- _WORK REQUEST_: Nothing but a number is expected: the count of lines in the data below that include "הפרטיות".

Records from a data source
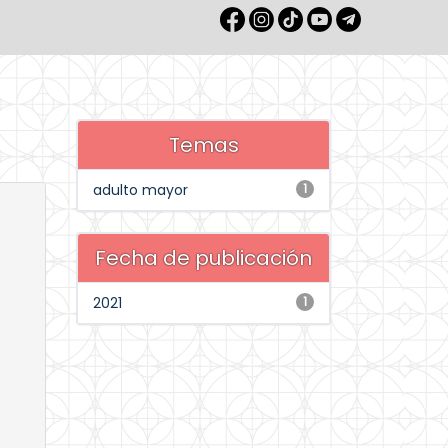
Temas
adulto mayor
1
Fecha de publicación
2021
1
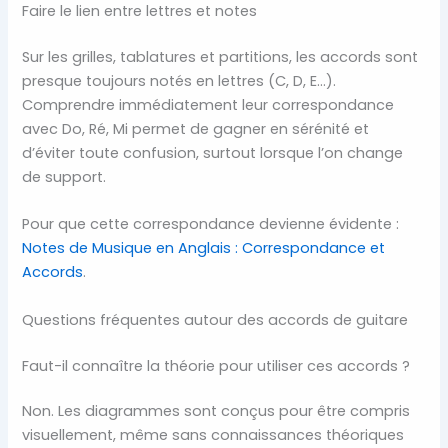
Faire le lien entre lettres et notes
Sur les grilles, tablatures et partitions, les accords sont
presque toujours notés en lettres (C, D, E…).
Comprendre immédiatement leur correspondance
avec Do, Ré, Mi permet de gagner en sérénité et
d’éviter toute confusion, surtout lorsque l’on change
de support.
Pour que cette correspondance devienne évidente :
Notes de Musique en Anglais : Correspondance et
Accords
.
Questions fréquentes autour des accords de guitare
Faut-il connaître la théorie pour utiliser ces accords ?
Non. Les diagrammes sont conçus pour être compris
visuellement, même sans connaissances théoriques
--
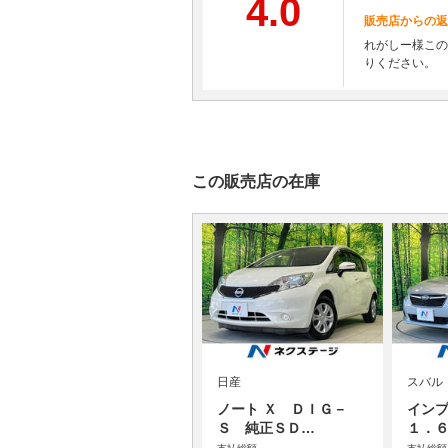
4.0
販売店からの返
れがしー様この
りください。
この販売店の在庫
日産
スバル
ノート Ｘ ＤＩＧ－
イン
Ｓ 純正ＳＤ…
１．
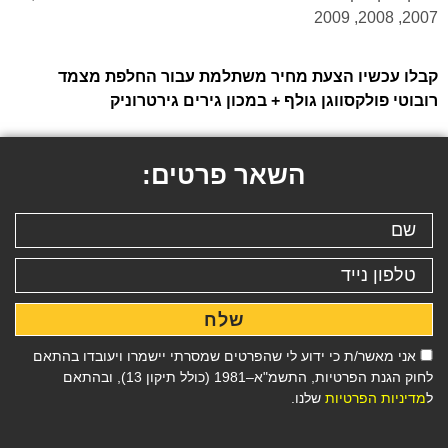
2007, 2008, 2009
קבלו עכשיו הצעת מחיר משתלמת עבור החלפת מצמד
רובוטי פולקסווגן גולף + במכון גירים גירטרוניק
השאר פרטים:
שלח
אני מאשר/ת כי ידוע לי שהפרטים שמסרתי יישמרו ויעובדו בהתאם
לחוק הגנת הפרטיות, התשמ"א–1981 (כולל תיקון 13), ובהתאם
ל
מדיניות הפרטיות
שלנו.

- _EXPECTED OUTPUT_: 2